Saturday Tom, Mike, and I went over to Jenna's to just say hey and give her a hug. But to my suprise she wanted to get out so I took her to Luigi's (again Mare everytime I see the ugly fish I think of you! haha) and we ordered a pizza to go. Somehow I got lost on the way back to Jenna's house (which is by Mare's Dad's resturant) and we ended up on Wooster Avenue. Which is like the worst avenue in all of akron. It was sooooo interesting. But it make Jenna smile so it was pretty much worth it. A weird black guy even winked at her. Mind you, we were lost in the worst part of Akron in my brand new 50,000 dollar lexus. Not a good idea.
Sunday was the birthday. Jenna came over for a little bit and we sat around and just talked about everything that had happened. Mike stayed in the basement and played his new video game. So it was nice to have some girl time. Later we took her home and I saw Bob and everyone else who was over there. Bob wished me a happy birthday and I thought it was the best gift I got all day. Because he really didn't need to. God Bless him.
Monday was the funeral. It was an odd event. I mean it was beautiful but I had never been to a funeral of someone I really cared about before. Tom, Mike and I sat with Sarah and her Mother. And I saw Kim while I was there. Nat was there too but well yeah. I saw other faces I had seen before, I saw my Doc Lisa and some WRA people. It felt good to be there with everyone. Anyway, the service was nice. Shellie's brother spoke and so did Marty Newman and it just seemed to go by. I couldn't help but remember all the times I had gone to temple with Shellie myself and it just made me heavy hearted. But I was ok for that part. And so I thought I would be just fine for the entire thing.
After the service we got in line for the procession to Rose Hill. It was so long, and it made me feel so good since so many people cared about her. I saw Marcy when I got there and we talked for a few minutes about the comment I had made in the online guestbook and I just lost it. Whatever had been keeping me ok, just wasn't there anymore. So Marcy gave me a big hug and walked me over to the burial site and we just talked for a few more mintues.

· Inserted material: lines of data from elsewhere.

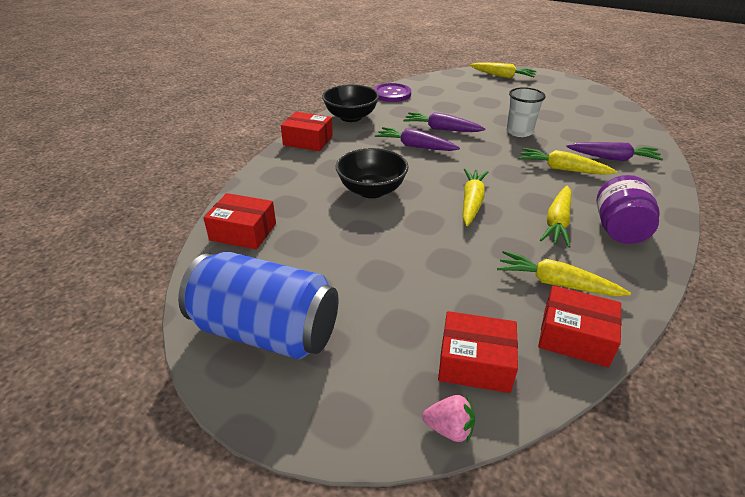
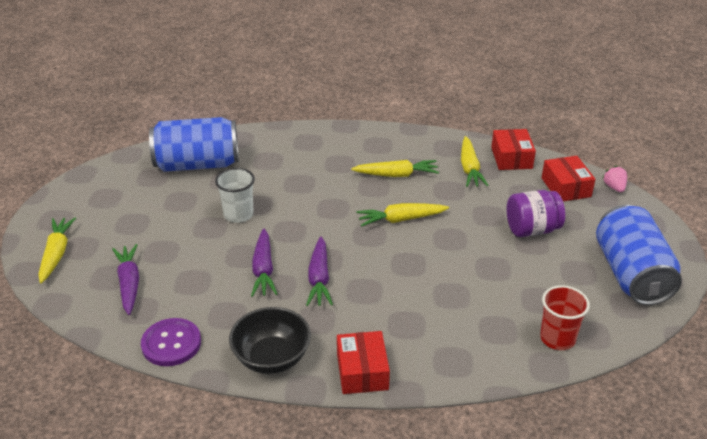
camera: 115 degrees left, 0 degrees up
(243, 232) = (557, 338): red box -> red cup
(371, 190) = (428, 282): black bowl -> none
(562, 169) = (306, 181): yellow carrot -> none
(605, 128) = (197, 164): none -> blue can
(613, 158) = (266, 157): purple carrot -> purple carrot (129, 283)
(619, 230) = (384, 149): purple jar -> purple jar (532, 229)

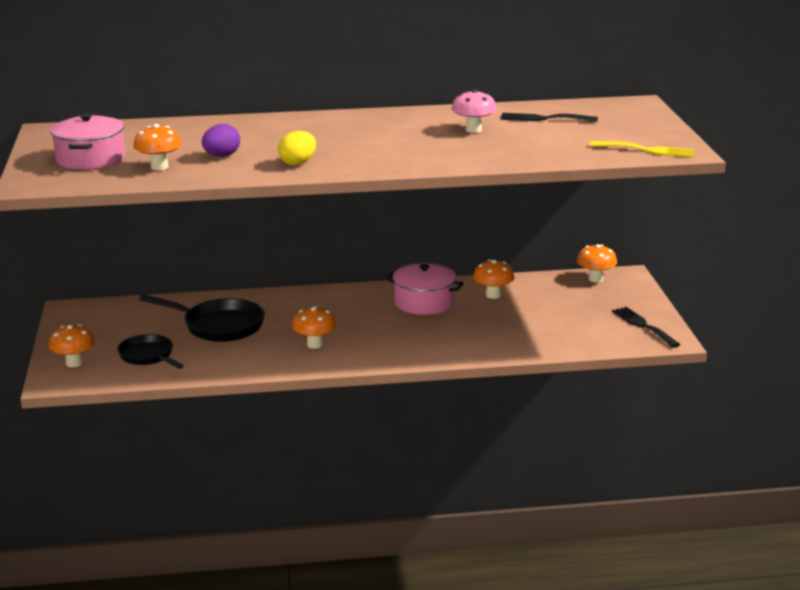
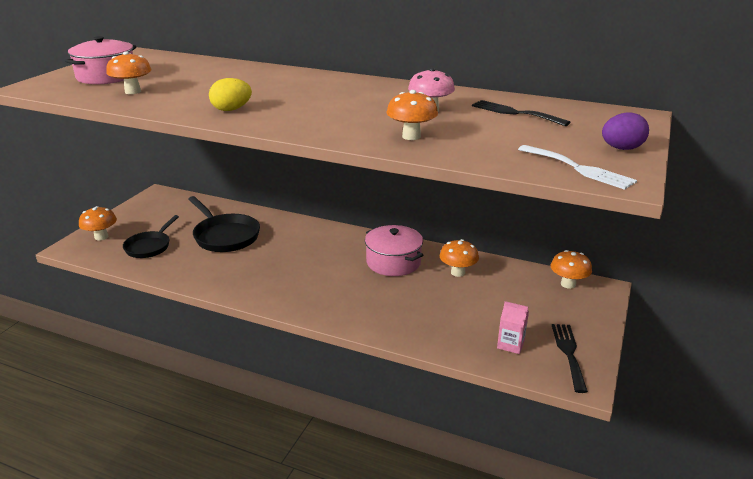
camera: 30 degrees right, 5 degrees up
(148, 356) = (149, 246): black pan -> black pan turned 150 degrees counterclockwise
(221, 156) = (191, 92): purple egg -> purple egg (621, 149)
(314, 344) = (267, 275): orange mushroom -> orange mushroom (411, 136)
(594, 333) = (510, 344): none -> pink carton
(647, 150) = (579, 168): yellow fork -> white fork

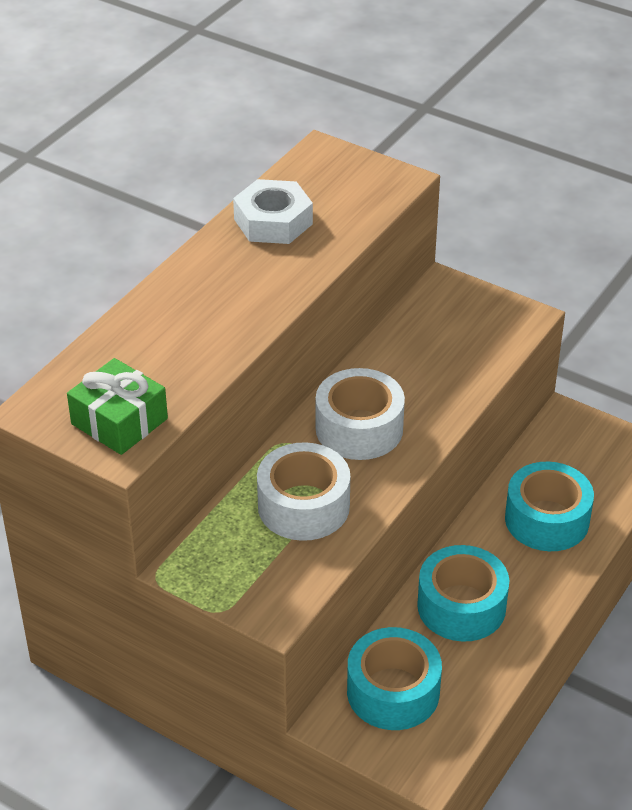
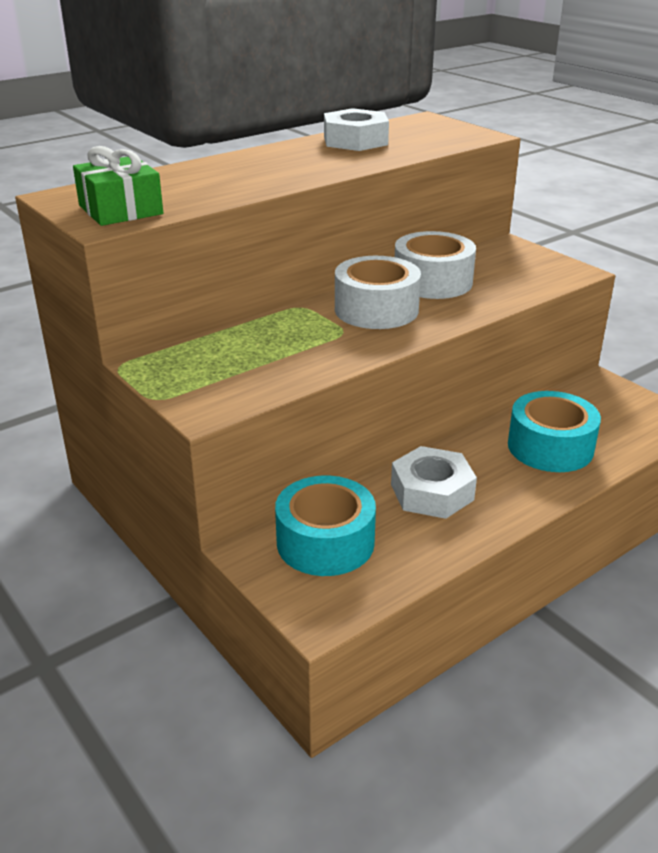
camera: 20 degrees right, 10 degrees down
(303, 506) = (289, 346): white tape -> white tape (432, 282)
(461, 606) = (432, 492): turquoise tape -> white nut

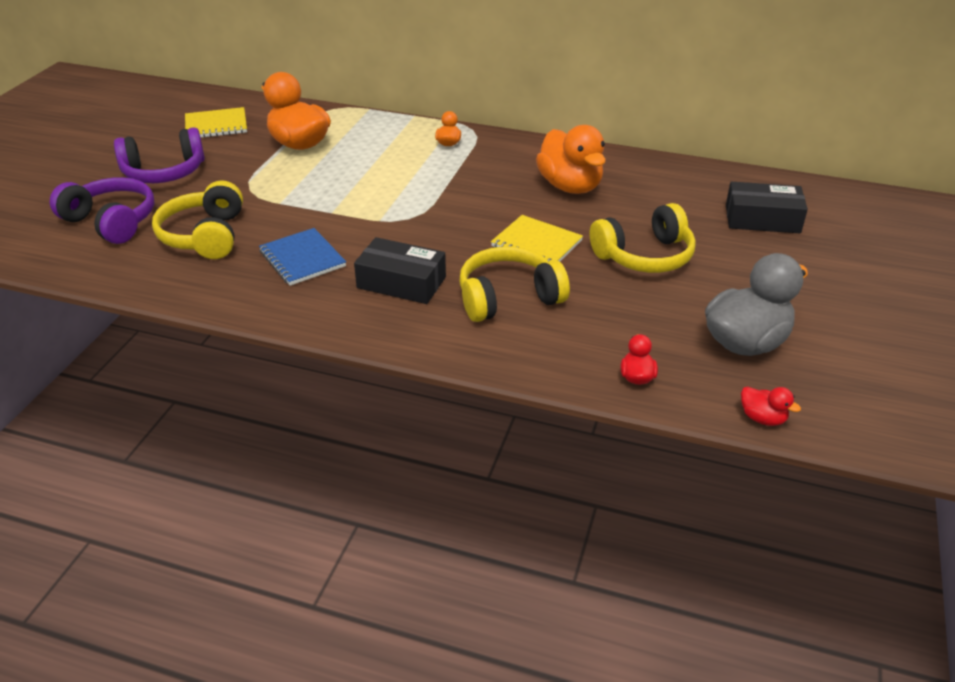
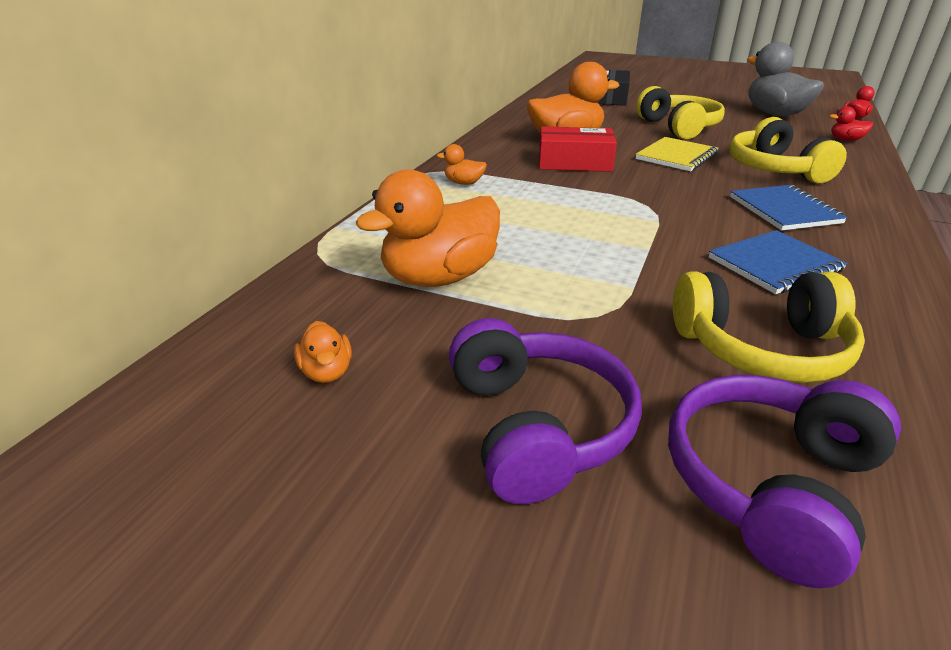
camera: 85 degrees left, 5 degrees down
(216, 125) = (327, 372): yellow notebook -> orange duck
(401, 282) = (784, 210): black box -> blue notebook
(506, 189) = (574, 162): none -> red box

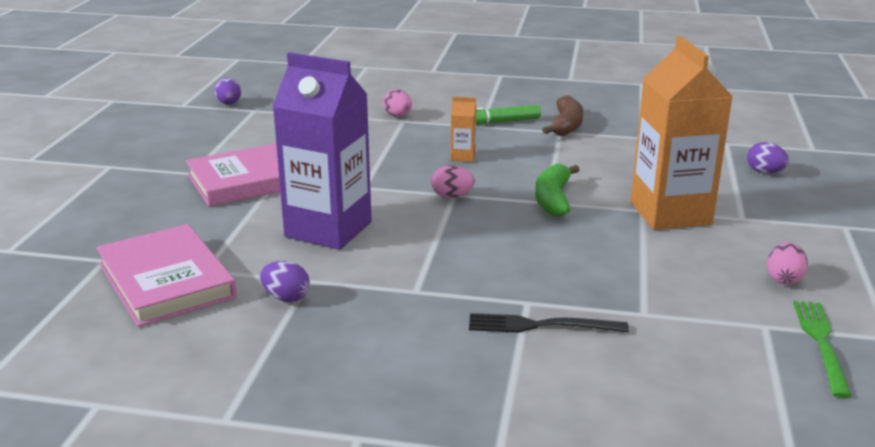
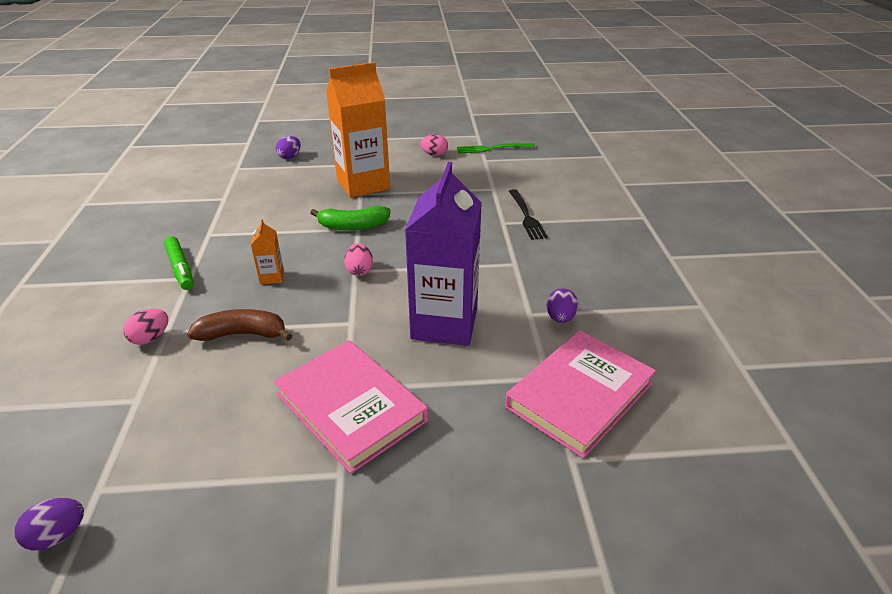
camera: 105 degrees left, 10 degrees up
(566, 125) = (194, 232): brown banana -> brown banana (243, 334)

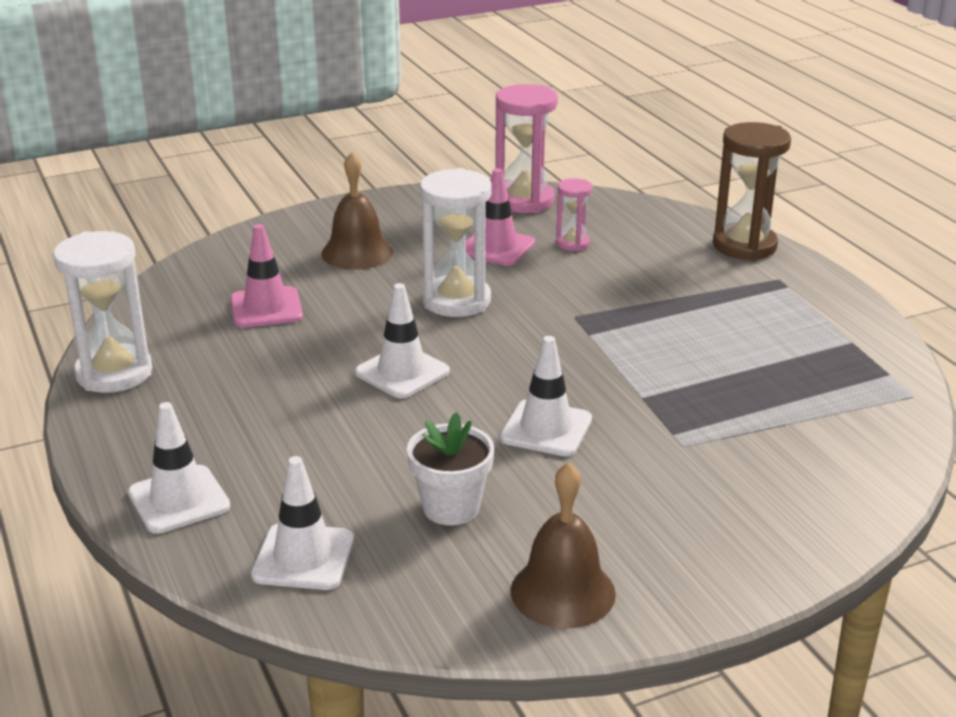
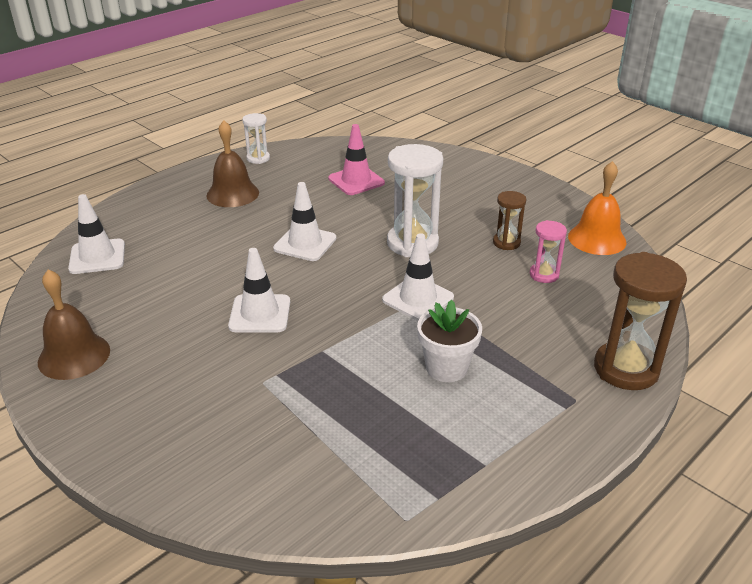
camera: 70 degrees right, 5 degrees up
(114, 373) = (258, 158): white hourglass -> white hourglass, size x0.54
(179, 500) = (143, 208): white traffic cone -> white traffic cone (418, 299)
(357, 253) = (451, 192): brown bell -> brown bell (232, 194)
(451, 507) = (156, 295): white flower pot -> white flower pot (446, 368)
(496, 247) = (506, 243): pink traffic cone -> brown hourglass
(524, 201) = (597, 239): pink hourglass -> orange bell

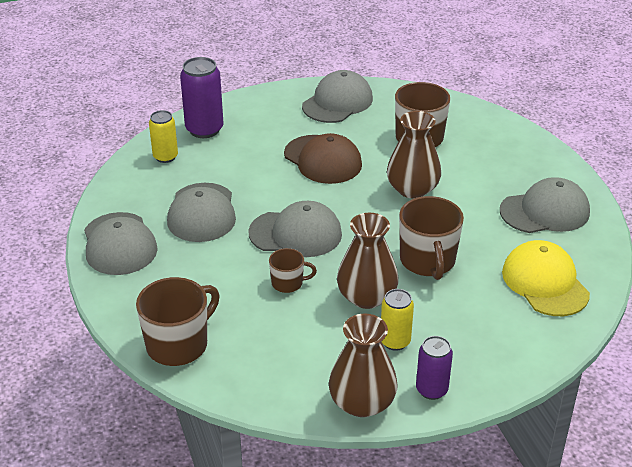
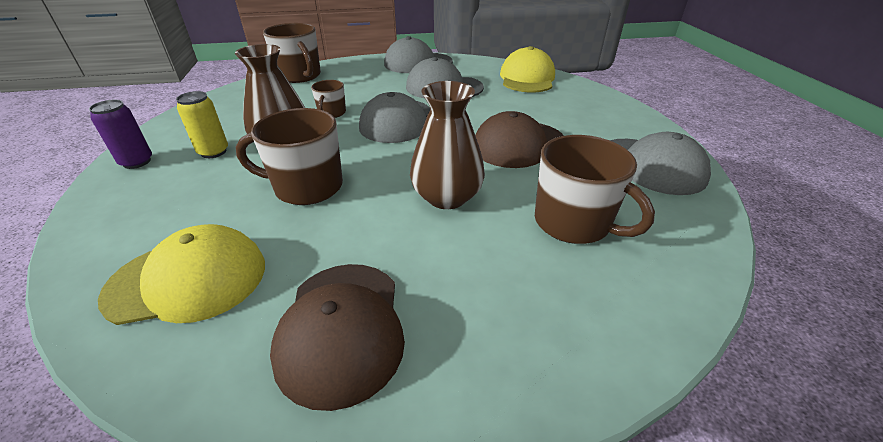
camera: 100 degrees right, 0 degrees up
(165, 157) = (527, 78): yellow can -> yellow cap
(204, 129) = (572, 93): purple can -> none
(362, 402) = (167, 130): brown vase -> none
(545, 211) = (342, 329): grey cap -> brown cap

After that we just stood there while everything ended. It started to pour when we got to the site and I found it oddly fitting. It was just so sad. It was just so final after that. I miss her. I think I'll always miss her. And I just feel a heavyness in my chest that goes away sometimes but comes back at others. That's why school was so great today because i just love to be with everyone. Because for atleast a little bit its ok.
Anyway, that's all I have for today.